* Document extract:
Americans like to think of their country as a cradle of innovation. After all, the United States has produced many of the world’s finest entrepreneurs, from Andrew Carnegie and Henry Ford to Steve Jobs and Mark Zuckerberg. The American obsession with innovation has even invaded popular culture. Shark Tank, a reality television show in which entrepreneurs pitch to potential angel investors, has reached its sixth season and draws more than six million viewers a week. Silicon Valley, a new comedy on HBO, follows the founders of a technology start-up as they attempt to strike it rich. Meanwhile, the near-celebrity status of prominent tech entrepreneurs, such as Zuckerberg and Elon Musk, has spurred interest in the so-called STEM subjects—science, technology, engineering, and math—and in entrepreneurship more generally.
The numbers, however, tell a different story. Over the past 30 years, the rate of start-up formation in the United States has slowed markedly, and the technology industry has come to be dominated by older companies. This presents a risk to innovation, because the most transformative leaps forward tend to come not from established firms but from entrepreneurs with little to lose. Indeed, start-ups commercialized most of the seminal technologies of the past several centuries, including the car, the airplane, the telegraph, the telephone, the computer, and the Internet search engine. If the United States wishes to reclaim its status as an innovation hub, it must reform a wide swath of policies—including those covering immigration, business regulation, health care, and education—to support new businesses.
A NATIONAL DECLINE
Data on start-ups in the United States were not regularly compiled until 2008, when the U.S. Census Bureau created the Business Dynamics Statistics database, which tracks firm start-ups and shutdowns across the country. Using the data from 1977 to 2012, my colleague Ian Hathaway and I have published a series of reports for the Brookings Institution highlighting a startling observation: the ratio of new firms to all firms, or the “start-up rate,” has been steadily decreasing. In 1978, start-ups—defined in the database as companies less than a year old—accounted for nearly 15 percent of all U.S. firms; by 2011, that figure had slipped to just eight percent. For the first time in three decades, business deaths exceeded business births.
This national decline mirrored similar shifts in all 50 states and in all but one of the country’s 366 largest metropolitan centers. This includes California, with its two wellsprings of innovation, Silicon Valley and the Los Angeles–Orange County region, where entrepreneurship rates once soared above the national average. The downward trend has affected all major industries, even the life-sciences sector, which includes pharmaceutical and medical-device businesses and has traditionally played a major role in new job creation. In 1990, around 2,600 new life-sciences firms started up, a number that grew to roughly 3,000 in 1997; by 2011, that number had fallen to 1,995.
Fewer start-ups has meant fewer high-growth firms, defined by the Organization for Economic Cooperation and Development as companies that experience three consecutive years of at least a 20 percent increase in the number of people they employ. According to researchers at the U.S. Bureau of Labor Statistics, the percentage of U.S. firms that met that criterion dropped from roughly three percent in 1994–97 to 1.5 percent in 2008–11. This drop is likely related to the decline in start-ups that took place during the same period.

* What is expected: Write out the passage of the article on American start-ups between "This national decline" and "fallen to 1,995.", inclusive, word for word. Rely solely on the article on American start-ups.

* Source material:

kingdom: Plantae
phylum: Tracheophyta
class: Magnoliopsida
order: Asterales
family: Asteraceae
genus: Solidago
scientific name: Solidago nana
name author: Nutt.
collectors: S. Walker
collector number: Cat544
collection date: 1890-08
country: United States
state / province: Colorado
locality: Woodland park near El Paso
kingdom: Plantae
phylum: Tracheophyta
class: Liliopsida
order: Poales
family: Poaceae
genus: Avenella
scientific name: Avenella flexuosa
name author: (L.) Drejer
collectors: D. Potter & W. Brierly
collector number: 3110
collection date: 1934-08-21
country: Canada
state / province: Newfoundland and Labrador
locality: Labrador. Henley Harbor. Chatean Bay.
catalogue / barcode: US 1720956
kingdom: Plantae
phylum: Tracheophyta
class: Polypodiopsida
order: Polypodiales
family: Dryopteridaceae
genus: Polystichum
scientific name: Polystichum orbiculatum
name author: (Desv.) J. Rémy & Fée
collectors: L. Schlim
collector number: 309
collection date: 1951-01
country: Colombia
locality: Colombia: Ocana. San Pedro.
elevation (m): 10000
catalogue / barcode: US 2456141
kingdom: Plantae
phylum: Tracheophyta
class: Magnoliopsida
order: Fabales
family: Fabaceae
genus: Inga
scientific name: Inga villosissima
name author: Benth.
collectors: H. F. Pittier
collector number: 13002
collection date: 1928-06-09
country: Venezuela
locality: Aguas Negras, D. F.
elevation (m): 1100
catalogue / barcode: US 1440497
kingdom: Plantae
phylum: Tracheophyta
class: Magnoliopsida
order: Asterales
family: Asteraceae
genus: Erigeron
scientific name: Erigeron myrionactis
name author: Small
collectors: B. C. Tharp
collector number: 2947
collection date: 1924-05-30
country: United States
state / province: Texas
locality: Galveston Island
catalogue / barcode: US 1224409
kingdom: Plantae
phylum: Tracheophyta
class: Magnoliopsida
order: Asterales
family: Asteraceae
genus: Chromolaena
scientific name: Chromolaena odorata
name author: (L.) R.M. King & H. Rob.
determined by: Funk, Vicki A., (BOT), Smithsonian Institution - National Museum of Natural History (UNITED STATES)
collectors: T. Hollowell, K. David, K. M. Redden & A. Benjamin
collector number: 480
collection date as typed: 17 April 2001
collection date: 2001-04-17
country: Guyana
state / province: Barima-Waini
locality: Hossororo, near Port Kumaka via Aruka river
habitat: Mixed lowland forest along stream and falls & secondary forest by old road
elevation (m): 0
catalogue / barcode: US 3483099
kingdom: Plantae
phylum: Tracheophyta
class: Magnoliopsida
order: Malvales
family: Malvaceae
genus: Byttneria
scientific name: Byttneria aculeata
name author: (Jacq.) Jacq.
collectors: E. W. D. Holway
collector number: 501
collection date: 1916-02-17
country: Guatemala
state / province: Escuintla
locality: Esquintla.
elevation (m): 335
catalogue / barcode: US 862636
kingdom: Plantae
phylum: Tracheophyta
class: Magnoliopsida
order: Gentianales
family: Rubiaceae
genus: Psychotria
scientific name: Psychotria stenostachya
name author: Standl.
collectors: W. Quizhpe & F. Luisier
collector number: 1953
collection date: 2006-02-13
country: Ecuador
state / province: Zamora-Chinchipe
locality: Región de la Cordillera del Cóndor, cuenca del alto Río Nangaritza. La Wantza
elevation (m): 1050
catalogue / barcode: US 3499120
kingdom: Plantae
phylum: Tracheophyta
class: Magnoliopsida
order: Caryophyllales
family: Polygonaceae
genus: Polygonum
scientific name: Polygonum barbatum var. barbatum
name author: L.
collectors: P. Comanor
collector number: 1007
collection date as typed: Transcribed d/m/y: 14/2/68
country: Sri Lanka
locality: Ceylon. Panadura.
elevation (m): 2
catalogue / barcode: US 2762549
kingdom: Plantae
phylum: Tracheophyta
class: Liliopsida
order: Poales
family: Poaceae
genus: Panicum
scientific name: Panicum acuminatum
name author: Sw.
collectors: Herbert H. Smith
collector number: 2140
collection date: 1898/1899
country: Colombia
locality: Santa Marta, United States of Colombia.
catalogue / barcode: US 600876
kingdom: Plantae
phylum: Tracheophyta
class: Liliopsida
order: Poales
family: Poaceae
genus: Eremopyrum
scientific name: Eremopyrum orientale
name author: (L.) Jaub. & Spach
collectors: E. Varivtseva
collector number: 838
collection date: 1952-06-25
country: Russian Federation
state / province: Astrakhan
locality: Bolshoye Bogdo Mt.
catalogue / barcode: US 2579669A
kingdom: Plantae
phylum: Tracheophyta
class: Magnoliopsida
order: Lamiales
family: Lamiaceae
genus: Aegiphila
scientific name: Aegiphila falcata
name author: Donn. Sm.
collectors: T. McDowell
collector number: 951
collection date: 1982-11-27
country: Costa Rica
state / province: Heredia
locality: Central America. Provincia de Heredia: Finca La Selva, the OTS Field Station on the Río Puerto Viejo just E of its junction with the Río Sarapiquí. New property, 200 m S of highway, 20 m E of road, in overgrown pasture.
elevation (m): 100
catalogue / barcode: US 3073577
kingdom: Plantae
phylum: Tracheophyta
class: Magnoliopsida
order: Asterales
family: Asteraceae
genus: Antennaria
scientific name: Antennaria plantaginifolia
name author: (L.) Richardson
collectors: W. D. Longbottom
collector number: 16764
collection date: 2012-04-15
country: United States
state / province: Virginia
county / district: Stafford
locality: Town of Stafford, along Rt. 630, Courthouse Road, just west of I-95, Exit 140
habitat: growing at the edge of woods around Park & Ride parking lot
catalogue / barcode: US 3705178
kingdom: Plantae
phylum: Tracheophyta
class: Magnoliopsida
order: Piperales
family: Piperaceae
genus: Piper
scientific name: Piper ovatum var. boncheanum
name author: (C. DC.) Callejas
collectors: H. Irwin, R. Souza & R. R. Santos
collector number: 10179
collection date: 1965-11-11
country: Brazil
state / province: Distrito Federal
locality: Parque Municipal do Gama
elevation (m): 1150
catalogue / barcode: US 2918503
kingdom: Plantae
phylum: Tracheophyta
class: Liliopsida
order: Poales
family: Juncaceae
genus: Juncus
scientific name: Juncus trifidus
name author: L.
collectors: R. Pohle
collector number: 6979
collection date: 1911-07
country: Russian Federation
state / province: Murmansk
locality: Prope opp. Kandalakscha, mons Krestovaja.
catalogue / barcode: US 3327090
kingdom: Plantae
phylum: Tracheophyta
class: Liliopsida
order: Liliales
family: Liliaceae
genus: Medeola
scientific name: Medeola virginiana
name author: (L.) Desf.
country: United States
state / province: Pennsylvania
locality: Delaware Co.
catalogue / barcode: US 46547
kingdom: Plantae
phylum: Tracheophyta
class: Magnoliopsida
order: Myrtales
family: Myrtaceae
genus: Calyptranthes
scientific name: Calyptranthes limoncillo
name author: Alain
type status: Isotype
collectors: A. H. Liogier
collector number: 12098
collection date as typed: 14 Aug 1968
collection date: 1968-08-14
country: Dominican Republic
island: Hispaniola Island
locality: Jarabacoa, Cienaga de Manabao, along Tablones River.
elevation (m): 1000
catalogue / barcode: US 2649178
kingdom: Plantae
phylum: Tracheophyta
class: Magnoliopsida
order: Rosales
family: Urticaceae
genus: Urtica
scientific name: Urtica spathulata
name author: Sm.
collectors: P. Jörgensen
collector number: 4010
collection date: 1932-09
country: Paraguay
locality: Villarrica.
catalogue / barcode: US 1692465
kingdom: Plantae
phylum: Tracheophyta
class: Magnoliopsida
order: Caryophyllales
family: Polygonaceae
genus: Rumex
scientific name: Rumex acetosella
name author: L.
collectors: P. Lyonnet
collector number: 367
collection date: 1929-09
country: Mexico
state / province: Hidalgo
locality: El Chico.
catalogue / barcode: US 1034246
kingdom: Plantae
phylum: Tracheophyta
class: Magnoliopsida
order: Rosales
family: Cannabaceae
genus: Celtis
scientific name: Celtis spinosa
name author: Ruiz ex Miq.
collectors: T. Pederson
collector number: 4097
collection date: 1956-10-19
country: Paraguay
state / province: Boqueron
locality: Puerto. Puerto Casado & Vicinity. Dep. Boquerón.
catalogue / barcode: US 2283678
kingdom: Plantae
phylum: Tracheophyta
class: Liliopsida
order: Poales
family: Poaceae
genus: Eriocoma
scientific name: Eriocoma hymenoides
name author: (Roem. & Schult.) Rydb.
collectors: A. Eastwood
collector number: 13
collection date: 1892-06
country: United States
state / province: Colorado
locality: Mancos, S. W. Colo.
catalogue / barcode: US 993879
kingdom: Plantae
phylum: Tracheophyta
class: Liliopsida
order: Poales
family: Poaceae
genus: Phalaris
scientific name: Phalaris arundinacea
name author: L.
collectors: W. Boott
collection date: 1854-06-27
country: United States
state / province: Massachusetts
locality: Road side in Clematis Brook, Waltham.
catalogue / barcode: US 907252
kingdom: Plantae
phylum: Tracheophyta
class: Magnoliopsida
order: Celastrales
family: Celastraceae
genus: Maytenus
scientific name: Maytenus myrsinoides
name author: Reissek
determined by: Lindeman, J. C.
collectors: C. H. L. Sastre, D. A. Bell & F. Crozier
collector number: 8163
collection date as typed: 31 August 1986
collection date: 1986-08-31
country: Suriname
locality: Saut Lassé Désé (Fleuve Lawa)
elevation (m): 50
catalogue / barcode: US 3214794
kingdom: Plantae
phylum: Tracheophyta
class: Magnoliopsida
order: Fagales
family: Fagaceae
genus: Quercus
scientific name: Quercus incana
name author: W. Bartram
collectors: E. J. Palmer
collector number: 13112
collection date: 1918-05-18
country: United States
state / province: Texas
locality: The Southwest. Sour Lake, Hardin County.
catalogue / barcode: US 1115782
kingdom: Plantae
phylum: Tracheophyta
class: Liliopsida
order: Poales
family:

* Result of this task:
This national decline mirrored similar shifts in all 50 states and in all but one of the country’s 366 largest metropolitan centers. This includes California, with its two wellsprings of innovation, Silicon Valley and the Los Angeles–Orange County region, where entrepreneurship rates once soared above the national average. The downward trend has affected all major industries, even the life-sciences sector, which includes pharmaceutical and medical-device businesses and has traditionally played a major role in new job creation. In 1990, around 2,600 new life-sciences firms started up, a number that grew to roughly 3,000 in 1997; by 2011, that number had fallen to 1,995.